What's inescapable, and what gives this revival its deepest dramatic heft, is that those today in their late teens and early 20s face no more security than these do. Our economy has spent years struggling to rebound, with demographic, technological, and social shifts stripping them of their ability to come into their own. Shapiro (wisely) never highlights this, and refuses to let her actors comment on this, however obliquely, beyond the lines of the script. But so complete is her rendition of these people's deceptive misery that it's the only conclusion there is to draw, and it's a heartbreaking one that reminds us all too well how we as a society make the same mistakes and give the same bad advice over and over again.

It's for that reason that the performers come across as well as they do. All three are making their Broadway debut, and by most objective standards fall short of the necessary vocal training and sense of size needed to translate such an intimate show (the three characters share the stage together for only a couple of minutes of the two-and-a-half-hour running time) to a full-size Broadway theater. But here that just adds to the atmosphere of being lost, and you believe even more that this trio is suffering precisely because they're scrambling to live a life they're not remotely prepared for.

The lanky Cera (Arrested Development, Scott Pilgrim vs. the World), with the least supple delivery, has the toughest climb, but also the most natural likability; that amplifies the notion of Warren as an innocent trying to mature without the proper equipment, and adds something of a tragic undercurrent to the events he unwittingly brings about. Culkin, at once stockier and more nimble, strikes darker notes and projects a tougher exterior that echoes a faint internal regret for the choices Dennis has made, and if anything he seems most eaten up by the city he's trying to run. Jessica should be a vibrant alternative to the resigned Dennis, but Gevinson plays her as a more passive instrument of change, and giving the softest, and least effective, performance of the evening.

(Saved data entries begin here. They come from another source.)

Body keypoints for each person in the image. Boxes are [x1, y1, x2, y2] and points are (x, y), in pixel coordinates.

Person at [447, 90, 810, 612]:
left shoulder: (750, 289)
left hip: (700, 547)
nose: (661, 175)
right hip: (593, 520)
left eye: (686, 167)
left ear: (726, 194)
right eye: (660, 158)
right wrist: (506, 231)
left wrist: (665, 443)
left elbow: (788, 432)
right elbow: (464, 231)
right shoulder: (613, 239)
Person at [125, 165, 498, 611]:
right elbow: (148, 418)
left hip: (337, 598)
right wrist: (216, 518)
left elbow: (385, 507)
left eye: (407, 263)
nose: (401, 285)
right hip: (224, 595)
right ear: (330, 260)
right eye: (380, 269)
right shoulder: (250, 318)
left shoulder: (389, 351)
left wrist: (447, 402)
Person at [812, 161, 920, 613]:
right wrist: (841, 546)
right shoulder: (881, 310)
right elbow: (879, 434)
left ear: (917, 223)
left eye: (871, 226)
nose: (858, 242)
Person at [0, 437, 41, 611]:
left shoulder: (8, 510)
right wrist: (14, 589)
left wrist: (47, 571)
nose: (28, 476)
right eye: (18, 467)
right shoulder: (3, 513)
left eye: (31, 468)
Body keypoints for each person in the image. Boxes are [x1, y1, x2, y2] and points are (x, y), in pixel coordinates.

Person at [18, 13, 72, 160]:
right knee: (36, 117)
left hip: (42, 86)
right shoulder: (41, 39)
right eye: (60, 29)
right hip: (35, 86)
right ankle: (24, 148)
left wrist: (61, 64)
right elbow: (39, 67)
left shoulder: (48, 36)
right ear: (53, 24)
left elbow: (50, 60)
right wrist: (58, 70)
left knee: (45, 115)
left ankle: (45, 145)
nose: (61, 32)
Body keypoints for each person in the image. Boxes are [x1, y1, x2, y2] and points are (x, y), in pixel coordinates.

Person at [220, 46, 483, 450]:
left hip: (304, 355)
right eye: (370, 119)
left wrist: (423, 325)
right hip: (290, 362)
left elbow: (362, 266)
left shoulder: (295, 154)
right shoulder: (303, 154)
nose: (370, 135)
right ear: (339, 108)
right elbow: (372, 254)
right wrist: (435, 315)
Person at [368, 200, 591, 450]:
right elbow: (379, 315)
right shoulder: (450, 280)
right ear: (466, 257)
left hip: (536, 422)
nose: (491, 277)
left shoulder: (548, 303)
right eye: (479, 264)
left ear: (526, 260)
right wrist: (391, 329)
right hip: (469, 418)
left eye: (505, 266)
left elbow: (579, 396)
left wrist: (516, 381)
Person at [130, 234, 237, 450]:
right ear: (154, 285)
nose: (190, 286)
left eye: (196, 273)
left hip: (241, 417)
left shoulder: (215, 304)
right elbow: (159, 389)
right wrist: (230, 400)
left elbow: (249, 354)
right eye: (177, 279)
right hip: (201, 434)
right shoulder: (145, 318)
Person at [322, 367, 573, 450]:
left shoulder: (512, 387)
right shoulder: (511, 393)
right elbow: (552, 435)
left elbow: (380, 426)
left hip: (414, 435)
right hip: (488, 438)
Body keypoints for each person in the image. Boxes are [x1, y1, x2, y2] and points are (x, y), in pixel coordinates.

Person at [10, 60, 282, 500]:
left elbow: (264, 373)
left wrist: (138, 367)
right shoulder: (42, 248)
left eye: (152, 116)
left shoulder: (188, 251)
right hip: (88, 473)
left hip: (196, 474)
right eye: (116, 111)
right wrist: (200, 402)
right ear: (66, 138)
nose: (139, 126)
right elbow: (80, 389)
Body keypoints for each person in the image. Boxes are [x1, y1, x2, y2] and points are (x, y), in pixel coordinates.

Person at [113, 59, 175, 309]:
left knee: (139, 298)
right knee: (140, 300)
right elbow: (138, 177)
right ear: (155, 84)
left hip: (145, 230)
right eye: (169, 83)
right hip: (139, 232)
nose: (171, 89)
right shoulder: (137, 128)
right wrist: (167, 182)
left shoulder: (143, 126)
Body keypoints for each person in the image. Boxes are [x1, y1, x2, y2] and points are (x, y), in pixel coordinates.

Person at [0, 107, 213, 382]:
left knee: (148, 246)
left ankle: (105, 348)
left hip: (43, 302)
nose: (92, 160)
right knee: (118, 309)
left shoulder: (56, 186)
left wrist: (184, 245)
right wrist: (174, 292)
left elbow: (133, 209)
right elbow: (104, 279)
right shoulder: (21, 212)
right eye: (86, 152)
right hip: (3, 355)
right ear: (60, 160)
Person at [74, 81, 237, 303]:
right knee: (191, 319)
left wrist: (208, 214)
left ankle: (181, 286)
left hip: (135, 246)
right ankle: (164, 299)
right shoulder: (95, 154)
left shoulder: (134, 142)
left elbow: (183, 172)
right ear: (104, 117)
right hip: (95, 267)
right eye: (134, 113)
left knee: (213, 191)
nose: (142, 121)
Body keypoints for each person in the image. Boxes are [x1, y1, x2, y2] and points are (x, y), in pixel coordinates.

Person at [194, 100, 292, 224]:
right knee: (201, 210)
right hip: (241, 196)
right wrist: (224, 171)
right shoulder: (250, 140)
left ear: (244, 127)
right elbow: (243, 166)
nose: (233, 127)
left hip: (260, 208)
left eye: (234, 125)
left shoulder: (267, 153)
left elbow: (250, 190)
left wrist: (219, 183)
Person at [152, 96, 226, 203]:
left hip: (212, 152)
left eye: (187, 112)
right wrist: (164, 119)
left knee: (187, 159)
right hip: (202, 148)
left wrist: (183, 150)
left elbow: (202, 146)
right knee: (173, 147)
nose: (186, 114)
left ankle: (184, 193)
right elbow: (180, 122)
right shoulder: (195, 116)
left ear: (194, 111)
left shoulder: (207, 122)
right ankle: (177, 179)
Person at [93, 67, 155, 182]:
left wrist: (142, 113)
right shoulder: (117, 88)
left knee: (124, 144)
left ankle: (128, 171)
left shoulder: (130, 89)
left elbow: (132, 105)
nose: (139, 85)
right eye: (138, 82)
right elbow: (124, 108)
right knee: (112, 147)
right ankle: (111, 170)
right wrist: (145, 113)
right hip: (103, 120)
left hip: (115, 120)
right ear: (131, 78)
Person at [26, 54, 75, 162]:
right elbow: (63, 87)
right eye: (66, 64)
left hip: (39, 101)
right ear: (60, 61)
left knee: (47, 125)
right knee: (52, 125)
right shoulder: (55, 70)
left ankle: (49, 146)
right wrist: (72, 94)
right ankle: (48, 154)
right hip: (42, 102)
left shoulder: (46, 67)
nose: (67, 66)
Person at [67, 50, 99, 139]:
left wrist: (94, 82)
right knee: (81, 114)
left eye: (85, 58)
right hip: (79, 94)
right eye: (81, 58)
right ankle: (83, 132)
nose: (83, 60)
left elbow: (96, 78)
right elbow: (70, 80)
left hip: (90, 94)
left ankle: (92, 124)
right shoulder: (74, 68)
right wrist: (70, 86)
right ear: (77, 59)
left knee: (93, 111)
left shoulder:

But overall, Shapiro's version of This Is Our Youth is a powerful and engrossing one, trapping you with Warren and Dennis in a sprawling landscape of infinite possibilities that it's quite obvious, because of forces within and outside their control, will never come to pass for them. Not that it will stop Dennis, Warren, Jessica, and their many unseen compatriots from trying to surmount the myriad obstacles in front of them, both now and in the years and decades to come. The final, haunting moments of the play underscore this further: They're locked inside a vicious cycle in which the consequences of their actions are always closer to destruction than exaltation.

For them, no staring at the sky will help them attain stars even if they reach for them. But everything about this play and production reminds us why their pointless attempts are vital—to them and to us.